View Full Version : How to calculate the expected overlab between sets

05-11-2010, 02:05 PM

I wish to do the following:

I have two vectors with N elements in each. All elements are set to zero.

Now, in each vector I select n indices at random and set the corresponding elements to 1.

My goal is to calculate the expected overlap between the vectors as a function of n. That is, how many elements have 1 in both vectors.

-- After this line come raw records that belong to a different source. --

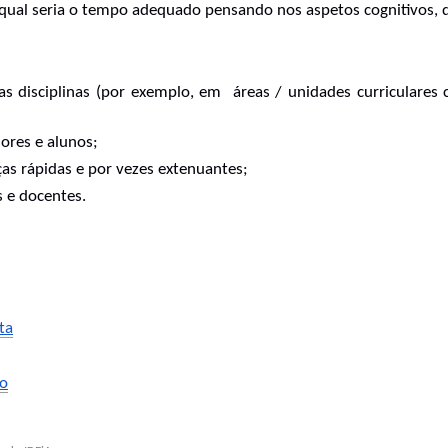
 (qual seria o tempo adequado pensando nos aspetos cognitivos, 
das disciplinas (por exemplo, em  áreas / unidades curriculares 
sores e alunos;
as rápidas e por vezes extenuantes;
s e docentes.
:
ta
ão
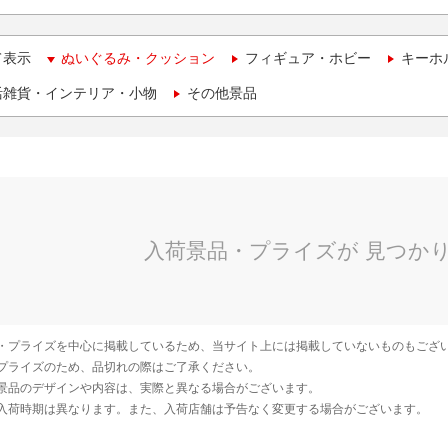
て表示
ぬいぐるみ・クッション
フィギュア・ホビー
キーホ
活雑貨・インテリア・小物
その他景品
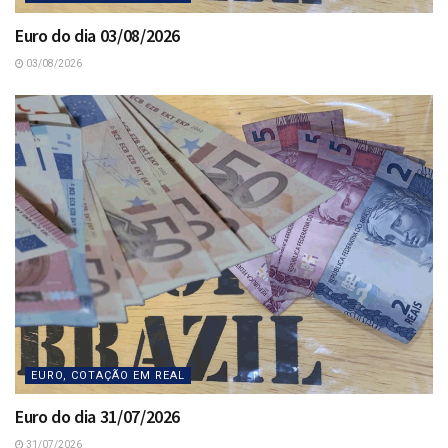
Euro do dia 03/08/2026
03/08/2026
EURO, COTAÇÃO EM REAL
Euro do dia 31/07/2026
31/07/2026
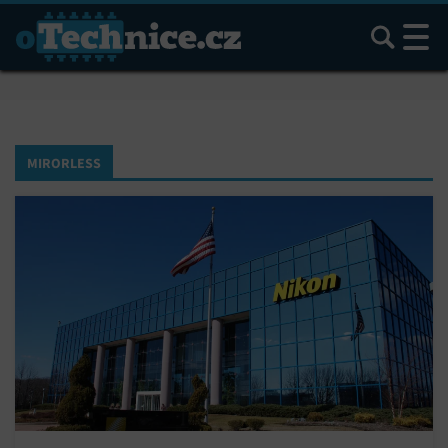
Hledat
MIRORLESS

Initially I thought about using the binomial distribution with probability p=(n/N)*(n/N), but clearly this is incorrect, since we have the constraint that only n elements should have the value 1. Therefore we have not n independent trails. I also cannot apply the hyper-geometric distribution directly, since we consider two random variables.

Any thoughts? :confused:

05-11-2010, 02:45 PM
Without loss of generality, we consider one of the vector first,
which have n 1s and (N - n) 0s. We label the indexes for these n 1s,
and try to count how many 1s in the second vector fall into these n indexes.

Let K be the number of overlapping indexes.
We can choose k 1s to put in those n indexes and put the remaining n - k
1s into the other N - n indexes. So

Pr\{K = k\} = \frac{\tbinom {n}{k} \tbinom {N-n}{n-k}}{\tbinom {N}{n}},
k = 0, 1, ..., n

i.e. K has a hypergeometric distribution,
with E[K] = n\frac{n}{N} = \frac{n^2}{N}